06 Mar Books I read in... February 2018
I have no idea where February went. It seemed to fly by. I did manage to fit in some good reads though….
This was definitely my best read of the month. Morgan Housel wrote in a blog post last month, “One of my favourite ideas is that people should read more history and fewer forecasts.” This phrase kept popping into my mind throughout this book.
Ahamed was writing this book in October 2008 at the height of the last ‘Great Financial Crisis’ and at that point had no idea whether the outcome would be similar to that of 1929.
The book covers the period from pre WW1 to the outbreak of WW2 and concentrates on the roles of four men who dominated the world of international banking during the period leading up to the 1929 market crash: Montagu Norman at the Bank of England; Emile Moreau at the Banque de France; Hjalmar Schacht at the Reichsbank and Benjamin Strong at the Federal Reserve Bank of New York.
All played their part in the series of events which ultimately led to the Great Depression, starting with the crippling reparations imposed on Germany after WW1 and their dogged determination to stick to the gold standard.
It’s worth bearing in mind that in 1914 most central banks were still privately owned and their single most important objective was to preserve the value of their respective countries’ currencies, all of which were on the gold standard.
The book is a fascinating journey chronicling the decisions – both good and bad – made by these central bankers, which ultimately led to the greatest worldwide economic downturn we have ever seen. Ahamed concludes that, more than anything else, the Great Depression was caused by “a failure of intellectual will, a lack of understanding about how the economy operated.” John Maynard Keynes features heavily in the book – often as a lone voice in the wilderness. Towards the end of his life he stated in a speech that economists are the “trustees, not of civilisation, but of the possibility of civilisation.” I think he had a point.
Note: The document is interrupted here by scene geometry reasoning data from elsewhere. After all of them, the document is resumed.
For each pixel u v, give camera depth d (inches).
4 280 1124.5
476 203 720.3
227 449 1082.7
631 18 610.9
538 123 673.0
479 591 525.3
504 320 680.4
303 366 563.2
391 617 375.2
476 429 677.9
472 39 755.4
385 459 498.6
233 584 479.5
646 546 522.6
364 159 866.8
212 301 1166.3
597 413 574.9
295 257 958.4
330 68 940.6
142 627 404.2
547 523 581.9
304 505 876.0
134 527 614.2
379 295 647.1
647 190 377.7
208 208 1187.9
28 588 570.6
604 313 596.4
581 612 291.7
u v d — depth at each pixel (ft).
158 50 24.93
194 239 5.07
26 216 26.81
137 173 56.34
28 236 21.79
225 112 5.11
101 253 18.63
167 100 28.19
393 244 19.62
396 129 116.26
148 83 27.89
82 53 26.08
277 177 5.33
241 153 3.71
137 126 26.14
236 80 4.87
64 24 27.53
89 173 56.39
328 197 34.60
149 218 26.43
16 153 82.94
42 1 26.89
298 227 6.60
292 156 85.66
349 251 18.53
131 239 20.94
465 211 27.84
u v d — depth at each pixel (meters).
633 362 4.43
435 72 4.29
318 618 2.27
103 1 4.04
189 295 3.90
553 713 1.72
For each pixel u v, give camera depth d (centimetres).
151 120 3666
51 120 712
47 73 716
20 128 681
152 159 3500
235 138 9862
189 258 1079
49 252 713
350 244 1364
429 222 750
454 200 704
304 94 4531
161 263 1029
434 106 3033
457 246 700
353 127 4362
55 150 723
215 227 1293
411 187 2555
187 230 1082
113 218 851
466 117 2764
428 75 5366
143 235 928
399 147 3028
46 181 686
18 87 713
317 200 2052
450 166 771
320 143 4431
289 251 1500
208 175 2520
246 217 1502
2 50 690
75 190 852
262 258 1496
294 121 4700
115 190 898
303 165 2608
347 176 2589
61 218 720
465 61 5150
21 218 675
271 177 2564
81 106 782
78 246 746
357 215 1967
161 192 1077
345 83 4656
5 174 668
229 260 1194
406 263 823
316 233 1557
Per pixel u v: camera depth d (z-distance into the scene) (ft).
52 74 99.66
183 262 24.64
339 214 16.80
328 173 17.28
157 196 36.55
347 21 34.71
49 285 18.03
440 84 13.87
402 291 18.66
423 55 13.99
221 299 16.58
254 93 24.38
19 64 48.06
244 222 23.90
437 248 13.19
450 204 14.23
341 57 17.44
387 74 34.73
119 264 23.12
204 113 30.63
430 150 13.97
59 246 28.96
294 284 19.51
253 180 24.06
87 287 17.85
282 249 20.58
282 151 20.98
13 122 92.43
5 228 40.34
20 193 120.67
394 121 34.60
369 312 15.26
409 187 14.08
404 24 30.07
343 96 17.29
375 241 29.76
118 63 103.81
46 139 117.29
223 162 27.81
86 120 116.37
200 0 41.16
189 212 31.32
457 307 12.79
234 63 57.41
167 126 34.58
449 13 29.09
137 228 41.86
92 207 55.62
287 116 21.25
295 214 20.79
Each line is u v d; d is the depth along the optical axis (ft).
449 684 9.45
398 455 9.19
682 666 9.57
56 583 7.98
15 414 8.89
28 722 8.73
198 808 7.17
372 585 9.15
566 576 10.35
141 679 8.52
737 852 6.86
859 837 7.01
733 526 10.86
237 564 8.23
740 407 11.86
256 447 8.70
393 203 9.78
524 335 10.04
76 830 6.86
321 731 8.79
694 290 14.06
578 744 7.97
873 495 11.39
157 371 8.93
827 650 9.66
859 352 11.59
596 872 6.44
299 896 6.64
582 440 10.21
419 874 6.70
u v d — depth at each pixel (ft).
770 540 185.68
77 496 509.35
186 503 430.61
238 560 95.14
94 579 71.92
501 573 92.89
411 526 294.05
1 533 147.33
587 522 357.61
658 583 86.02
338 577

This was another great read.
I had not realised that latitude and longitude were known about as far back as 3BC. While plotting latitude on a map is a relatively straightforward matter, as the zero-degree parallel of latitude is fixed by the laws of nature, longitude can only be calculated at sea by knowing what time it is aboard ship and also the time at the home port or another place of longitude at that very same moment. It would be over four centuries before the longitude conundrum could be solved, and the person who eventually solved the problem would not be one of the world’s great astronomers such as Newton, Halley or Galileo but a humble English clockmaker, self-taught, called John Harrison.
Parliament passed The Longitude Act in 1714, which offered a handsome cash prize to anyone for a ‘Practicable and Useful’ means of determining longitude.
It took Harrison forty years before the ‘scientific elite’ at Greenwich finally accepted his invention – although it took the intervention of King George III to get them to do so. They were convinced that the solution lay in astronomy, not mechanics, and repeatedly changed the rules whenever they saw fit to prevent Harrison being awarded the prize.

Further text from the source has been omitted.